- **PASSAGE GIVEN**
__________________________________________________

Phosphate deposits, purchased by fertiliser and detergent companies mostly in Australasia, the US and Latin America, are also a major source of wealth for Morocco. The combined output of its own mines and those of Western Sahara, modernised by Spain in the early 1970s, makes Morocco one of the biggest phosphate exporters in the world.
The novel dimension to the geography of this dispute is offshore oil. Shelley, once the energy desk editor for Dow Jones Newswires, has the story at his fingertips. In 2000 Morocco was the second largest oil importer in Africa (‘the Ottomans stopped at Algiers,’ Moroccans like to say, ‘and so did the oil’). Over the years, various surveys on and offshore have come to nothing, but the discovery of viable deposits off the coast of Mauritania in 2001 suggested a promising future in Western Saharan territorial waters – more promising than anything further north in Morocco proper. Towards the end of the year, Rabat ‘parcelled out the entirety of the Western Sahara’s waters’ to the French multinational TotalFinalElf and the Texan Kerr-McGee.
With the scent of smoke still lingering in the air from the Ogoni affair, Polisario and Sahrawi support committees in the US and Europe responded aggressively. Since Shelley published his book, Total has pulled out, claiming to have ‘found no oil or other hydrocarbons that can be exploited’, but the company may also have been concerned about the legal status of the venture. Kerr-McGee, a Republican Party donor and a favourite of UK fund managers (notably Legal and General), has not been dissuaded from ‘reconnaissance’ – a new, Moroccan approach to awarding licences which allows companies to explore on a semi-speculative basis with a much reduced outlay, though new agreements must be drawn up for drilling to begin.

__________________________________________________

Data items
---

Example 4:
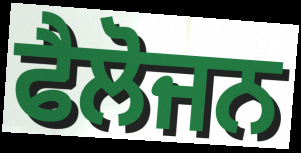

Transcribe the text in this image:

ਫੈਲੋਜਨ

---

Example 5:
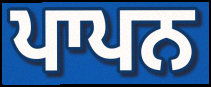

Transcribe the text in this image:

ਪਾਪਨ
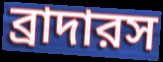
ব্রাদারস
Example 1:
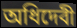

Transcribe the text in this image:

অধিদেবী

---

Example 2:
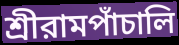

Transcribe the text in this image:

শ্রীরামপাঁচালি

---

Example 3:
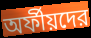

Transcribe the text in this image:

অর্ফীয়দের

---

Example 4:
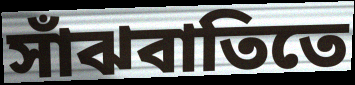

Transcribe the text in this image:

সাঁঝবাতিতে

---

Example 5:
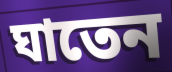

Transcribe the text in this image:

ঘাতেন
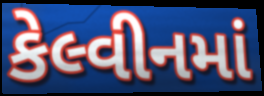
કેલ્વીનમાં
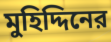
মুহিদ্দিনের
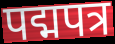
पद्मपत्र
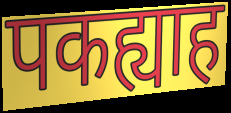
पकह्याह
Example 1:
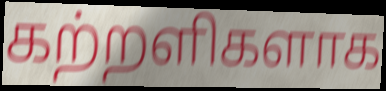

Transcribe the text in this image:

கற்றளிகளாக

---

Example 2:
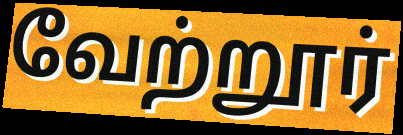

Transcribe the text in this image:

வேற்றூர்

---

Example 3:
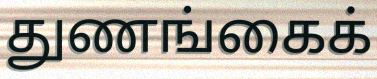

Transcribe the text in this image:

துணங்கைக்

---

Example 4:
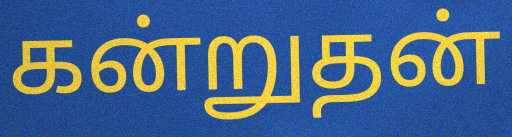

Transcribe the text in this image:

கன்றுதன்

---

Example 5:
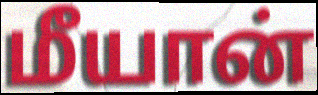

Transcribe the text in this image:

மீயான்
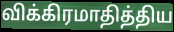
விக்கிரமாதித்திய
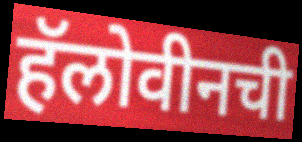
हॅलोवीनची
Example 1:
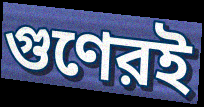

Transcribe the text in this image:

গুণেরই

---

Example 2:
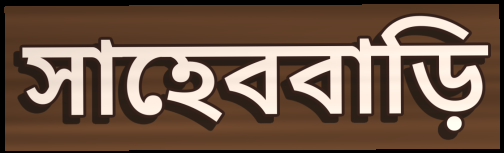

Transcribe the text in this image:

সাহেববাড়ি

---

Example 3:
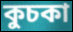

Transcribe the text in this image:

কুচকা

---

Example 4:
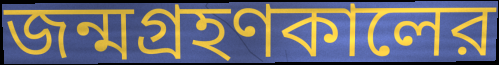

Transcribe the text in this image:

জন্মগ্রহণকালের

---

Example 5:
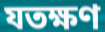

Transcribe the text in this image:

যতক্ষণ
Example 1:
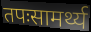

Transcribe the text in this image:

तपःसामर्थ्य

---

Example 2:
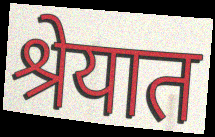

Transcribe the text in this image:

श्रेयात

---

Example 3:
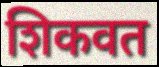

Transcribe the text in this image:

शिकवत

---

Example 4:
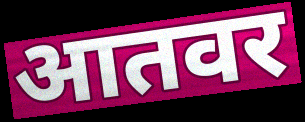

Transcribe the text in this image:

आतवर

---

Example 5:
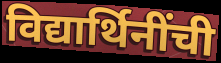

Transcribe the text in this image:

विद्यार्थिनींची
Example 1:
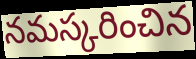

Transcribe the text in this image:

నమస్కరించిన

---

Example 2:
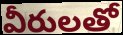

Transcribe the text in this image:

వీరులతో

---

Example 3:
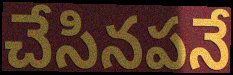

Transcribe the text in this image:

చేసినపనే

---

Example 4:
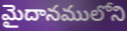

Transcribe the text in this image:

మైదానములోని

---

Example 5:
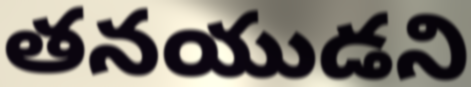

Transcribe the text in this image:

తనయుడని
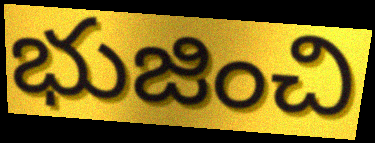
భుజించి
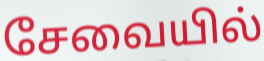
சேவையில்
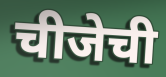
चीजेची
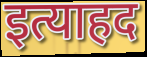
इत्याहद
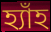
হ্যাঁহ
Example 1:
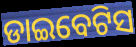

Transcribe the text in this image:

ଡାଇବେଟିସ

__________________________________________________

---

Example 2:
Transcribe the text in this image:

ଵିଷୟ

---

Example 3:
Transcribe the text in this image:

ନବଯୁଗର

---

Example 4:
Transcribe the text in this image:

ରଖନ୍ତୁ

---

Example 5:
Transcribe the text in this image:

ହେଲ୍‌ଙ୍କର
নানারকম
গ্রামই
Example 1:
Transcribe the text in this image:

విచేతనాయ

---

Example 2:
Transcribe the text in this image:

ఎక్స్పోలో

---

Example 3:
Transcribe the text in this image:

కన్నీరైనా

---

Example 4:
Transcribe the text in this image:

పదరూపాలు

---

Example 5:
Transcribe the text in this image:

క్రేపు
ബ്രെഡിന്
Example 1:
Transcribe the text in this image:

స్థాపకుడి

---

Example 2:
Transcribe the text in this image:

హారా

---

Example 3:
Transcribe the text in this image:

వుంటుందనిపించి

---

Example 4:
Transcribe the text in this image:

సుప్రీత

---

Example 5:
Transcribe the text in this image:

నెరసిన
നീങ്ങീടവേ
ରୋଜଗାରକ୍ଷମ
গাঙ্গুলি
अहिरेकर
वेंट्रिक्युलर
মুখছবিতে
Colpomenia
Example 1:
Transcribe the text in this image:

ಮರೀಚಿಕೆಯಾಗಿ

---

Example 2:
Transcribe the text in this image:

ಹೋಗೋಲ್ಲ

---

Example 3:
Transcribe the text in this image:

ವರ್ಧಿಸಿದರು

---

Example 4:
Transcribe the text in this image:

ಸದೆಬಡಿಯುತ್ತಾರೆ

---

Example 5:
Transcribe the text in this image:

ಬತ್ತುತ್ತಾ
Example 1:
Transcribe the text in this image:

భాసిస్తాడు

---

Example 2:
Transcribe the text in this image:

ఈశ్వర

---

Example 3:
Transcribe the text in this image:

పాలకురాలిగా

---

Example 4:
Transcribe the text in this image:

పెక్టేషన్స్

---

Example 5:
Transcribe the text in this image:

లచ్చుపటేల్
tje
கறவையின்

__________________________________________________

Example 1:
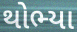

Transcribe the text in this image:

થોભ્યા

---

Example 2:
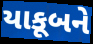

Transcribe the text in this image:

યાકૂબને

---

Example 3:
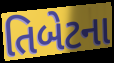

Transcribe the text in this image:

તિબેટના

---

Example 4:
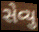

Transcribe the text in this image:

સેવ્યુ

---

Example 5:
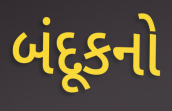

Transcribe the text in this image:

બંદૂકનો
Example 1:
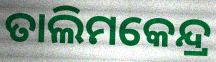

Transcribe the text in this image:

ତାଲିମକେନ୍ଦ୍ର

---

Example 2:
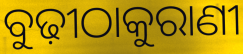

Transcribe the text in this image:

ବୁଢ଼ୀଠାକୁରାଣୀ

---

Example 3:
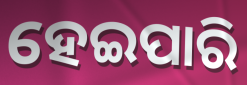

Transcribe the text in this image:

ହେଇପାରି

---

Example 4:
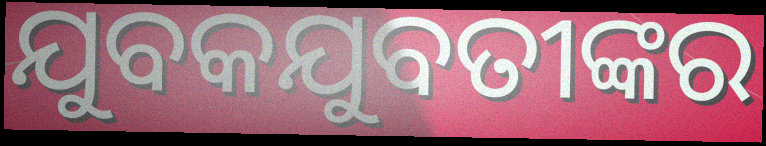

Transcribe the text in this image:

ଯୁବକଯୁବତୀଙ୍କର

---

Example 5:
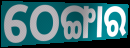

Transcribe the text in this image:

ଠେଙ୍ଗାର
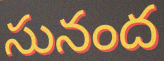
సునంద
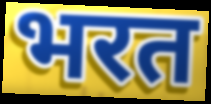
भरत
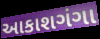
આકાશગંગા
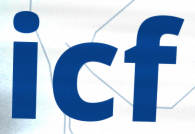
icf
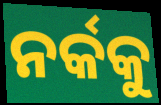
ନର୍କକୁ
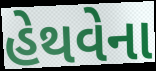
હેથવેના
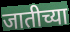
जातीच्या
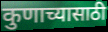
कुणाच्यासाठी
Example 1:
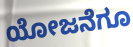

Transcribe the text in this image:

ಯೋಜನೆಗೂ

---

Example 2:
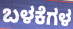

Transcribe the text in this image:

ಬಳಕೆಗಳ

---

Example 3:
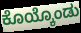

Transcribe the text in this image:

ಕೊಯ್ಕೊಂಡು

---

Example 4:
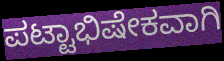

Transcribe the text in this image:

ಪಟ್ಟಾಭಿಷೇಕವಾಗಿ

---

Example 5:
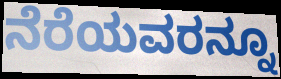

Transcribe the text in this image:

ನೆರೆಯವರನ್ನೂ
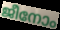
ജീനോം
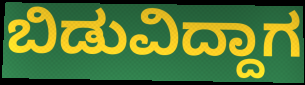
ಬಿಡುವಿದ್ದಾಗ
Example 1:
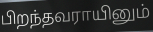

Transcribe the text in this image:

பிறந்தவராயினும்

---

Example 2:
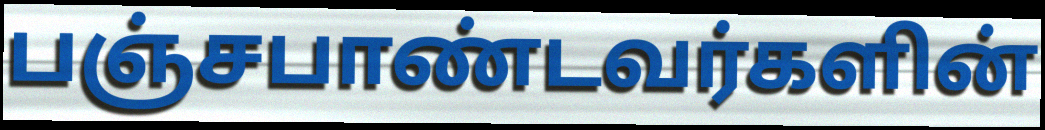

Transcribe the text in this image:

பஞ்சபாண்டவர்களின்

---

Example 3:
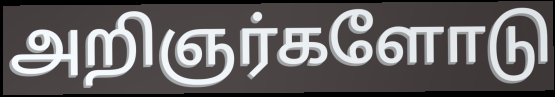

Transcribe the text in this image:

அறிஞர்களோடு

__________________________________________________

- **THE TASKS**
**a.** List the regions named in the passage on Morocco's phosphate and offshore oil as where phosphate deposits are mostly bought.
**b.** According to the passage on Morocco's phosphate and offshore oil, in what year were viable deposits discovered off the coast of Mauritania?
**c.** Summarize the passage on Morocco's phosphate and offshore oil in two sentences.

- **RESPONSES TO THE TASKS**
**a.** Australasia, the US and Latin America

**b.** 2001

**c.** Phosphate is a major source of wealth for Morocco, and the combined output of its own mines and those of Western Sahara makes it one of the world's biggest phosphate exporters. After viable oil deposits were found off Mauritania in 2001, Rabat parcelled out Western Sahara's waters to TotalFinalElf and Kerr-McGee; Total has since pulled out, but Kerr-McGee has continued with reconnaissance.